* _TEXT EXCERPT_:

--- START ---

Imagine a small town of 1,600 just far enough away from a neighboring resort area to have been buffered from serious growth pressure over the years. Imagine the resort area becoming so expensive that the people who work there can’t afford to live there any more. Now imagine the small town suddenly facing a 2,000-unit subdivision proposal designed to accommodate those resort-area refugees.
Welcome to the recent reality of Hayden, Colorado, a small Yampa Valley ranching community thirty miles west of Steamboat Springs that faced down the threat of overnight, unplanned growth with effective tools, good process and great leadership. Out of potential crisis, Hayden’s residents spun opportunity, launching an ambitious public process to address not just the subdivision proposal, but the community’s vision of its future.
With a generous grant from the Gates Family Foundation and in partnership with the Orton Family Foundation, Hayden first brought in the planning firms, Winston Associates and Donley & Associates, to apply CommunityViz visualization and decision-support software to assess the economic costs and benefits of adding 2,000 residential units to the town. The results clearly showed that the proposal would create unacceptably high infrastructure costs for the town and the developer promptly withdrew the application.

--- END ---

* _RECORDS_:
--- START ---

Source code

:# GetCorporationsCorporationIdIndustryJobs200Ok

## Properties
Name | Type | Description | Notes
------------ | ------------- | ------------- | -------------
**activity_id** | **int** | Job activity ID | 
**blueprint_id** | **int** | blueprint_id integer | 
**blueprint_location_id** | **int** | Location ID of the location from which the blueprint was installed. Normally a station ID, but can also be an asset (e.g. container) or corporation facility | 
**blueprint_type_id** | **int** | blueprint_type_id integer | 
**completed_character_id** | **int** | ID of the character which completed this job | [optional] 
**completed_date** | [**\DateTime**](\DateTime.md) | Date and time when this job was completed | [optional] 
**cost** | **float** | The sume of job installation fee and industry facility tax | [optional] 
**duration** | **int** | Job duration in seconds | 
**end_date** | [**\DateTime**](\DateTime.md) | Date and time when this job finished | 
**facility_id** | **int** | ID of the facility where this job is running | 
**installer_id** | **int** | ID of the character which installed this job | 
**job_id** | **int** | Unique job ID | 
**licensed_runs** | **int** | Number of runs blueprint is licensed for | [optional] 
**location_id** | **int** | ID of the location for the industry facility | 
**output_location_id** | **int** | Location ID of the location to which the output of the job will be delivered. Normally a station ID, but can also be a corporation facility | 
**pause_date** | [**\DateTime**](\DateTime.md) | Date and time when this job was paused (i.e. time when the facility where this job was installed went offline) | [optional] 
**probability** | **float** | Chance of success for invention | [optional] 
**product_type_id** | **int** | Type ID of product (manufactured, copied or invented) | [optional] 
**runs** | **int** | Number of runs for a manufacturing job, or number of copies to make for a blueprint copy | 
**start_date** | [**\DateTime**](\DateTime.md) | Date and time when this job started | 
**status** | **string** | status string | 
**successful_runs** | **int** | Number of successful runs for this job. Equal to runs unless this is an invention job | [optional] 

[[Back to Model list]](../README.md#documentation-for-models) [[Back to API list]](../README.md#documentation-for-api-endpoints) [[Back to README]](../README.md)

--- END ---

* _TASKS TO CARRY OUT_:
1 - In the passage on Hayden, Colorado, where is Hayden located relative to Steamboat Springs?
2 - Pick up the passage on Hayden, Colorado after its last sentence and continue it.

* _TASK-BY-TASK ANSWERS_:
1 - Thirty miles west of Steamboat Springs.

2 -
Capitalizing on this momentum, Hayden set about producing a Community Video to help expose and articulate the community’s heart and soul, defining the special attributes that make Hayden uniquely Hayden. The video featured interviews with 60 residents and enjoyed a gala town premier. Out of the video and a set of targeted public meetings a blueprint for growth emerged. The town brought CommunityViz back, this time to help residents visualize multiple growth scenarios, analyze associated costs and settle on a scenario that best reflects the town’s core values. A community website, yampavalley.info, helped turn out 120 residents for a summit meeting in late November of 2004 where participants viewed CommunityViz scenarios and used keypad polling technology to vote on preferred approaches to growth. The success of this process led to the adoption in April 2005 of an extensively revised and forward-looking Comprehensive Plan and more recently the adoption of revised zoning regulations.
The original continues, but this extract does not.